TellinaTool/nl2bash

Understanding Bash Results

DNGros opened this issue · 5 comments

Hello,

First let me say that I think what you are doing is awesome! nl2bash is a really hard task, and you have made some great progress on it.

While trying to replicate some of the results from the paper I am having some difficulty. When running ./bash-token.sh I get results at the end of

100 examples evaluated
Top 1 Match (template-only) = 0.290
Top 1 Match (whole-string) = 0.050
Average top 1 Template Match Score = 0.690
Top 3 Match (template-only) = 0.350
Top 3 Match (whole-string) = 0.060
Average top 3 Template Match Score = 0.765

From my understanding this is saying that 29% of the top-1 output templates from the network exactly match the ground truth.

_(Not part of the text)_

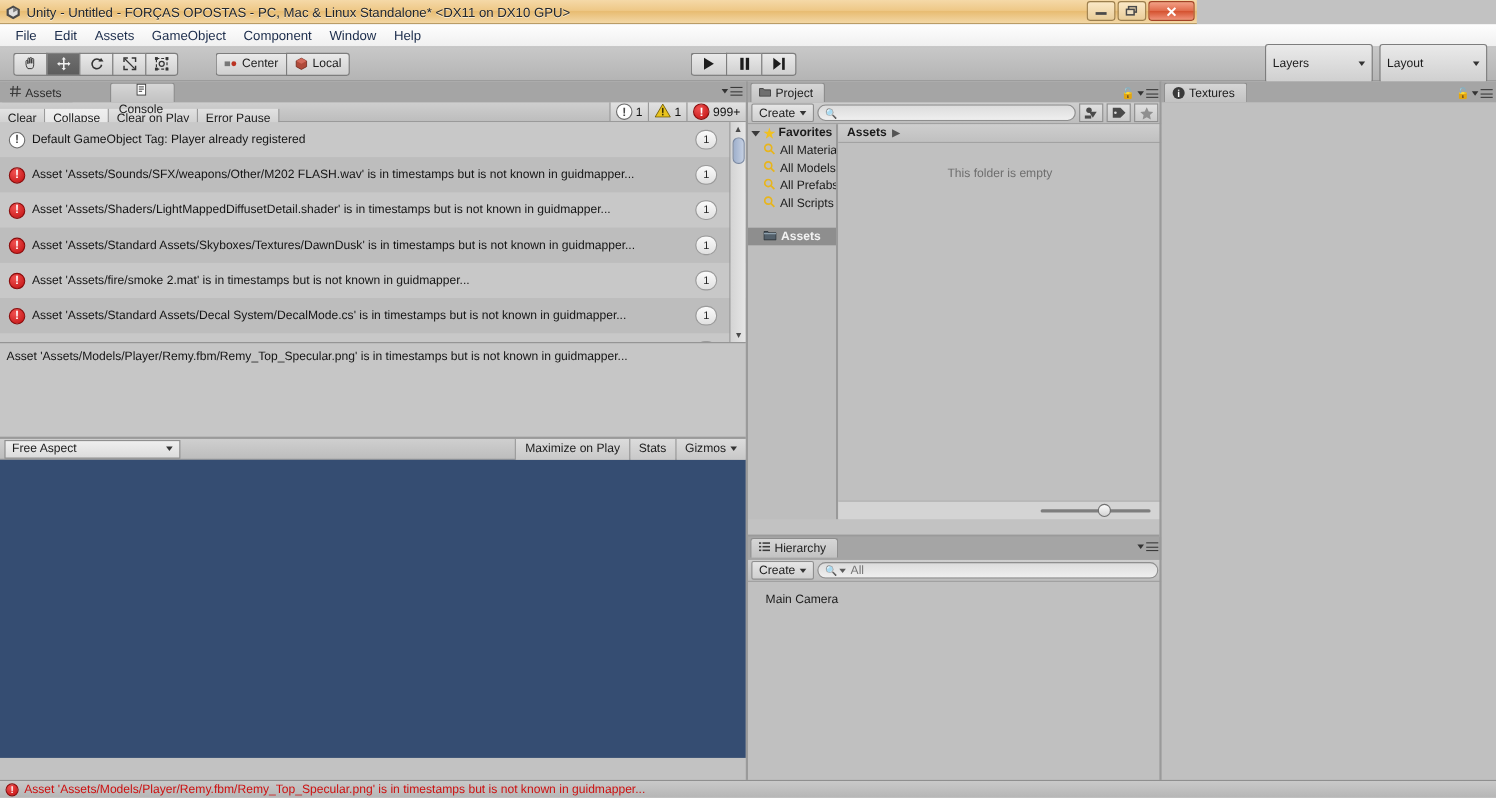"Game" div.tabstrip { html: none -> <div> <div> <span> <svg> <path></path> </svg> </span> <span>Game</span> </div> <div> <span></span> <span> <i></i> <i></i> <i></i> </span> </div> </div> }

I am not completely sure what the 0.69 Template Match Score number is, but it seems to come from percent of 1-gram tokens that overlap between the ground truth and the prediction (correct me if I'm wrong). Is this the value that is reported in Table 2 of the "Program Synthesis from Natural Language Using Recurrent Neural Networks" paper? When trying to replicate the result with our own seq2seq code we are seeing results in the range of 20-30% template match. This seems consistent with the "Top 1 Match (template-only)" output. We are just trying to see if this is correct, or if it should actually be around 70%.

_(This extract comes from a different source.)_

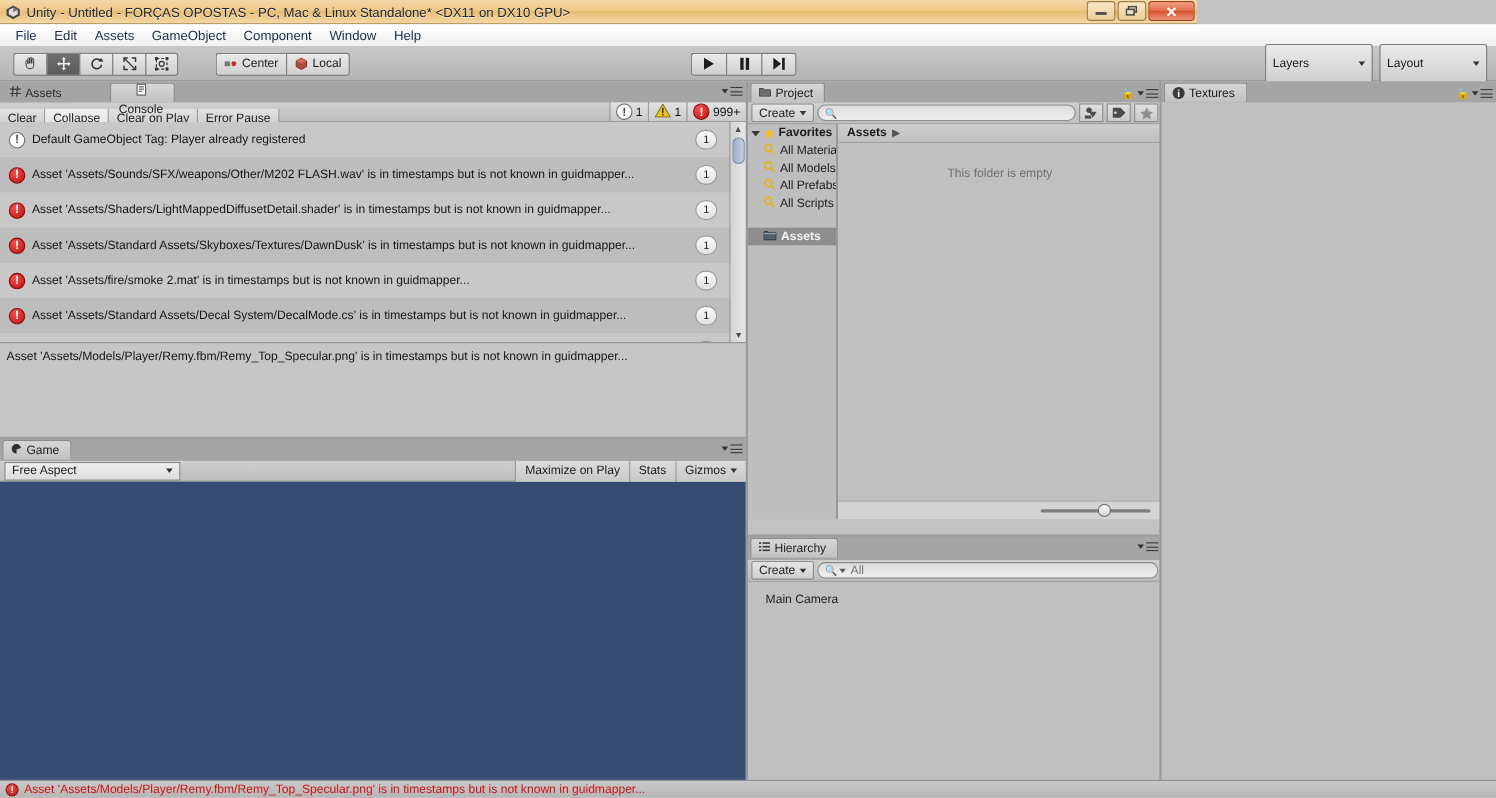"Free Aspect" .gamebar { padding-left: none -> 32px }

I would appreciate if you could clarify what the expected outputs are.

Thanks!

First of all,

./bash-token.sh trains the plain seq2seq model.
./bash-token.sh --normalized shall be used to reproduce the Tellina experiments.

Second, I apologize that I haven't uploaded the complete manual evaluation data here yet: https://github.com/TellinaTool/awesome_nmt/tree/master/data/bash/manual_judgements

Therefore you are currently seeing a result lower than it should be since many ground truths are missing. I will fix this issue by uploading the manual evaluation data ASAP.

Thank you for getting back to me!

Unfortunately it wont be until next week until I am able to get access to a machine I can train on again, but I will look more into the results from the --normalized flag. It also looks like you have added some code in 96c0760 which I was not up to date to at the time and need to pull. Thank you for letting me know that the flag is important.

Uploading any other data you have would be helpful if you get the chance. I also have plans for some work to try and collect more data, which I plan on sharing.

What is the format of the data in the manual_judgements directory?

They are in .csv format. The function which loads them for evaluation can be found here:
https://github.com/TellinaTool/nl2bash/blob/master/eval/eval_tools.py#L730

I'm hoping to upload the rest of the manual judgment data sometime next week before Xmas break :)

It's great to hear that you're on the track of collecting more data and sharing. Looking forward to it!

Hi @DNGros, I've uploaded the manual judgements provided by the programmers and cleaned up the scripts for reproducing the experiments.

Please let me know if you continue to meet any problems.

@todpole3 Thank you! That's great.

I'll go ahead and close this issue as I think my initial confusion has been resolved.